McAdam: World Series win could clear path to Cooperstown for Epstein or Francona

McAdam: World Series win could clear path to Cooperstown for Epstein or Francona

Sometime over the next 10 or so days, either the Chicago Cubs or Cleveland Indians will win the 2016 World Series.

Naturally, that will mean one of baseball's two longest-suffering franchises will end their championship drought. Either the Cubs will win their first title since 1908, or the Indians will win for the first time since 1948.

That alone should make for an epic World Series.

But there's another bit of history at stake, too - one of legacies.

In addition to the great discomfort felt by Red Sox ownership -- which fired the manager of one participating team and was seemingly happy to hold the door open for the exit of an executive now running the other - it will also almost certainly result, eventually, in either Terry Francona or Theo Epstein being enshrined into the Hall of Fame.

Epstein would go down as the architect who helped two star-crossed franchises win titles - the Red Sox in 2004, and the Cubs this fall.

The Red Sox went 86 years between championships; the Cubs would be ending a run of futility that stretched across 108 seasons.

That would provide Epstein with an unmatched resume when it comes to degree of difficulty. It's one thing to win it all; it's another altogether to do so with the Sox and Cubs, two clubs, until Epstein's arrival, linked in ignominy.

Epstein could become only the fourth GM in modern history win a World Series in both leagues. Frank Cashen (Orioles and Mets); John Schuerholz (Royals and Braves) and Pat Gillick (Blue Jays and Phillies).

He would also join a short list of executives who have won three rings, a list that includes contemporaries Brian Cashman and Brian Sabean.

Of course, Epstein can't claim to have constructed the entire Cubs roster, no more than he could have done when the Red Sox won in '04.

In Boston, Epstein inherited key players such as Manny Ramirez, Pedro Martinez, Derek Lowe and Jason Varitek. Similarly, Javier Baez and Willson Contreras pre-date Epstein's arrival on the North Side.

But Epstein is responsible for nearly the remainder of the roster, and hiring manager Joe Maddon, the coaching staff and most of the Baseball Operations staff, including GM Jed Hoyer and scouting director Jason McLeod.

Francona's influence on the Indians is just as obvious.

Hired in late 2012 after spending a year in the ESPN broadcast booth, he inherited a team which had suffered through four straight losing seasons. In the five previous years before Francona's hiring, the Indians averaged just over 72 wins per season.

Since his arrival, the Indians have posted four straight winning seasons, with two playoff appearances, while averaging 88 wins per season.

It hasn't seemed to matter to the Indians that they've been without two of their three best starters (Danny Salazar and Carlos Carrasco) this postseason or arguably, their best offensive player for all but 11 games this season (Michael Brantley).
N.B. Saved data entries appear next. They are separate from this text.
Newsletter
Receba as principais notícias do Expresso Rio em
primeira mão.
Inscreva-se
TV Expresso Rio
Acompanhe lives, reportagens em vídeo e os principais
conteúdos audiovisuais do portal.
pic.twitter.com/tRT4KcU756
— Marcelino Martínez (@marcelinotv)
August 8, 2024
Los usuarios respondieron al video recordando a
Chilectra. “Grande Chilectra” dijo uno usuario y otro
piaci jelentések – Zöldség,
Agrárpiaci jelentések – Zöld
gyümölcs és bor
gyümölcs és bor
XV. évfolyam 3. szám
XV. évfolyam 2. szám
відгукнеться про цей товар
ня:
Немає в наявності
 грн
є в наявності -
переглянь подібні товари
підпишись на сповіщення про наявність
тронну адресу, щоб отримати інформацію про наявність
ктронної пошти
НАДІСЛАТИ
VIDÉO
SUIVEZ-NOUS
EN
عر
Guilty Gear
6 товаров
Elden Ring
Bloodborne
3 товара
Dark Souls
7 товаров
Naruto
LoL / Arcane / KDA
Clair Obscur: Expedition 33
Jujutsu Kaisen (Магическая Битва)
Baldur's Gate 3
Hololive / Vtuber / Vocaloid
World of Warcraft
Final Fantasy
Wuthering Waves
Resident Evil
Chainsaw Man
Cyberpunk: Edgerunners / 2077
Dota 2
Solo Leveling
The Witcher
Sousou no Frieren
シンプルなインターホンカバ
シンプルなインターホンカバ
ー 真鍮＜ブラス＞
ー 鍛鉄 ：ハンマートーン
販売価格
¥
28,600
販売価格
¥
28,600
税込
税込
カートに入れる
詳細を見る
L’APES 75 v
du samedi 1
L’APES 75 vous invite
The Indians don't make excuses for injuries, or bemoan their modest payroll. Under Francona, they just win.

This postseason, he's made up for the absences in the rotation by masterfully utilizing reliever Andrew Miller anywhere from the fifth to the ninth inning.

A third World Series would put Francona in similarly rare company. Only 10 managers have won three or more World Series and just six have done so since World War 2 - Walter Alston, Joe Torre, Tony La Russa, Bruce Bochy Sparky Anderson and Casey Stengel.

The individual accomplishments of Epstein and Francona won't take center stage this week and next -- that attention will, rightly, go to their respective beleaguered franchises.

But the subtext shouldn't be overlooked. Once the partying and the parades come to an end, a path to Cooperstown for either the winning manager or winning president of baseball operations can be cleared.